## What to produce
What is needed is every line of the data that includes the word "deleteRightChild". Please copy each one.

(Collected data)
########################################
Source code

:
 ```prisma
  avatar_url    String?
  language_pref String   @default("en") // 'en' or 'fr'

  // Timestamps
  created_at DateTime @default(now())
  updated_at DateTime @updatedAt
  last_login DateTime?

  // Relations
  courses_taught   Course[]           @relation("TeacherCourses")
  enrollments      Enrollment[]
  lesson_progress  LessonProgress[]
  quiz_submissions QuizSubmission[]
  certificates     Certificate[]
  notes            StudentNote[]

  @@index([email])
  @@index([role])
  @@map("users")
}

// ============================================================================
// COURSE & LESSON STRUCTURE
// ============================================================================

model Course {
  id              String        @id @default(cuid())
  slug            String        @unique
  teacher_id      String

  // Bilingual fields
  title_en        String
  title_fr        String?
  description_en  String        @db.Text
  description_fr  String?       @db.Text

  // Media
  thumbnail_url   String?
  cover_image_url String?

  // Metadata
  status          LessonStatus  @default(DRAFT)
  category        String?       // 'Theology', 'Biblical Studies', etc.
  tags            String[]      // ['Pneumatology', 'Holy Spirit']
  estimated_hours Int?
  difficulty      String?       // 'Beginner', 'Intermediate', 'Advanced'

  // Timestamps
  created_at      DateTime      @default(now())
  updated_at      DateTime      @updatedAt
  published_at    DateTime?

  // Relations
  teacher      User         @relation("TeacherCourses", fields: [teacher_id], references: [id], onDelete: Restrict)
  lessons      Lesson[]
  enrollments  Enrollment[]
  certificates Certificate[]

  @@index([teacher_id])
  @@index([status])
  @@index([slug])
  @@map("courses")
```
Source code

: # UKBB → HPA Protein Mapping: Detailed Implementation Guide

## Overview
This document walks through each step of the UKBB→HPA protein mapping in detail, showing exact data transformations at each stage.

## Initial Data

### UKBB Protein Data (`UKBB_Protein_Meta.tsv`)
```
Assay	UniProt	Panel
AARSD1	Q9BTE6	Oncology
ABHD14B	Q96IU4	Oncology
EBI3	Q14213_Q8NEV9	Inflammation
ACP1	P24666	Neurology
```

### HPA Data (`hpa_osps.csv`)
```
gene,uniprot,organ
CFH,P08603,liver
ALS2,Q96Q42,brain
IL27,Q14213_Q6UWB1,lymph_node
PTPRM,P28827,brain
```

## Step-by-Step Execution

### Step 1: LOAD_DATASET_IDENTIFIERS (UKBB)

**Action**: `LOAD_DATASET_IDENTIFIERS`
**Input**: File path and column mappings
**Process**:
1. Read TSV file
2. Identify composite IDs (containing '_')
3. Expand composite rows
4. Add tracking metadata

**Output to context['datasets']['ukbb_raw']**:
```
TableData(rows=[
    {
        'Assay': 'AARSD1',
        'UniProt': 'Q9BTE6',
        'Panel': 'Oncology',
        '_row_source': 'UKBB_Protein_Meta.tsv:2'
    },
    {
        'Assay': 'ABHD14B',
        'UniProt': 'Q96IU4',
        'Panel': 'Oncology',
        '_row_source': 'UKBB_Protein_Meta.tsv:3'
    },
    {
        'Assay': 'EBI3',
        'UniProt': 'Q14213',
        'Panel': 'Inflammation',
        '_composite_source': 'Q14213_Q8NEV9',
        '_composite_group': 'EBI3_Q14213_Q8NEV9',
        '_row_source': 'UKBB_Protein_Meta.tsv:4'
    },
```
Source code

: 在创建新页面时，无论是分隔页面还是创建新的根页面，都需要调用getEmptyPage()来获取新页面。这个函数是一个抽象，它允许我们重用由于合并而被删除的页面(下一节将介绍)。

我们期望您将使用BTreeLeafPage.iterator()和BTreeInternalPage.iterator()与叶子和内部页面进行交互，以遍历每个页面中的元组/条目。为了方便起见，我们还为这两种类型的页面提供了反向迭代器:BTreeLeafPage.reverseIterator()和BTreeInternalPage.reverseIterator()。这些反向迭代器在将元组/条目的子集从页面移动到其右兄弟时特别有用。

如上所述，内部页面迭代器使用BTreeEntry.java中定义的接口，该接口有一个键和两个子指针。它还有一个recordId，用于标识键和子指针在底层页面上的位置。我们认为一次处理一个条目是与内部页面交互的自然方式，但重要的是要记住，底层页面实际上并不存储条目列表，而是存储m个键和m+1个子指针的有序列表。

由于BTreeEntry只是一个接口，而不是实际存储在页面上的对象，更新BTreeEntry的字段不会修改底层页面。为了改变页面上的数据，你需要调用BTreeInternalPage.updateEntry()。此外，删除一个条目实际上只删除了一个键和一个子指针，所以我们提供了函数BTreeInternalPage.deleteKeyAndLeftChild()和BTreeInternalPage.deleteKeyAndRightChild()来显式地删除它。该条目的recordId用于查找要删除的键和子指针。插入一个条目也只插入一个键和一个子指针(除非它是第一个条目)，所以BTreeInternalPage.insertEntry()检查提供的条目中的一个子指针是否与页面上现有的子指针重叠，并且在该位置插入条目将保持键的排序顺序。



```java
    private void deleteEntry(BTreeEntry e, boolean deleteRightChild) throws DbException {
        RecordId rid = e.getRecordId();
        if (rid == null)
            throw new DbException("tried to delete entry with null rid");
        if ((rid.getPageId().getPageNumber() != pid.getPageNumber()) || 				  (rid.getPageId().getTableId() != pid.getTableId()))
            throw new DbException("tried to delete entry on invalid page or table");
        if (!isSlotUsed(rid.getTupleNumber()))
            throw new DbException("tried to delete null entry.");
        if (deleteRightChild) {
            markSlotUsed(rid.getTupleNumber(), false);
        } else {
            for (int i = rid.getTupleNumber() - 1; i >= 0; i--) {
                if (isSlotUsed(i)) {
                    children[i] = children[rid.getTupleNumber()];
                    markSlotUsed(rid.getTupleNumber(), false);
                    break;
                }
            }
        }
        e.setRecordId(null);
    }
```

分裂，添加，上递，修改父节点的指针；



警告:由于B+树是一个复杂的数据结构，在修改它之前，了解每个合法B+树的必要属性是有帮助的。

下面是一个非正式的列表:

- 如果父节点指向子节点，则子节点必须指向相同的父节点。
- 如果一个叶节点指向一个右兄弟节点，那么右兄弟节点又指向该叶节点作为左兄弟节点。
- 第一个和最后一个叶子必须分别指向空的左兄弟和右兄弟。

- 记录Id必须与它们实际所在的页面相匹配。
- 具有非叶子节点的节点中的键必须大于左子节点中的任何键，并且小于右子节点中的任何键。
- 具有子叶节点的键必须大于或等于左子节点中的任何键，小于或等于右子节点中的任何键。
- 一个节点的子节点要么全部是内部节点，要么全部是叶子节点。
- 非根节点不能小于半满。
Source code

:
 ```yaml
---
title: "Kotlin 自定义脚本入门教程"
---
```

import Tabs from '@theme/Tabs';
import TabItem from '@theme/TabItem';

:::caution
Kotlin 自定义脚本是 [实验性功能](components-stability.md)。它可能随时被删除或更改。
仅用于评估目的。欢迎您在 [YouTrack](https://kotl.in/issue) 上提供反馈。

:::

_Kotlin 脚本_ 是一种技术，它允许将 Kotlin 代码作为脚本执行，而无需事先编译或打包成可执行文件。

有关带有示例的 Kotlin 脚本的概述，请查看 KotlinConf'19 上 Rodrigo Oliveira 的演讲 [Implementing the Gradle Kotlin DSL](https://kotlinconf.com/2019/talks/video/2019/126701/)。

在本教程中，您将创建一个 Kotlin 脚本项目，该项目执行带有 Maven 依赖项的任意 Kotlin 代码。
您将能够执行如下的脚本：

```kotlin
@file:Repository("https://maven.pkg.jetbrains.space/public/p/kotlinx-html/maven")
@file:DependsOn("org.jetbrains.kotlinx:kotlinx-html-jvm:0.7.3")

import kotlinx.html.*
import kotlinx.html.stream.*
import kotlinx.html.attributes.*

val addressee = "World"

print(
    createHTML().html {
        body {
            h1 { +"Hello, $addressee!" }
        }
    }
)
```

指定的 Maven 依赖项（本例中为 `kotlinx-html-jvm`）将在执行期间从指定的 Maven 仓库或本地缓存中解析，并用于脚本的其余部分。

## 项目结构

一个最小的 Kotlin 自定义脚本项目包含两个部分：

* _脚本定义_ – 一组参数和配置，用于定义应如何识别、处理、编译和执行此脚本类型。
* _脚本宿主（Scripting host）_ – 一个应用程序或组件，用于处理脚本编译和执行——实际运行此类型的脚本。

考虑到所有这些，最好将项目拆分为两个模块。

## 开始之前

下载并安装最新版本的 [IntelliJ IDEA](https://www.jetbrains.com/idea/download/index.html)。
########################################
## Solution
    private void deleteEntry(BTreeEntry e, boolean deleteRightChild) throws DbException {
        if (deleteRightChild) {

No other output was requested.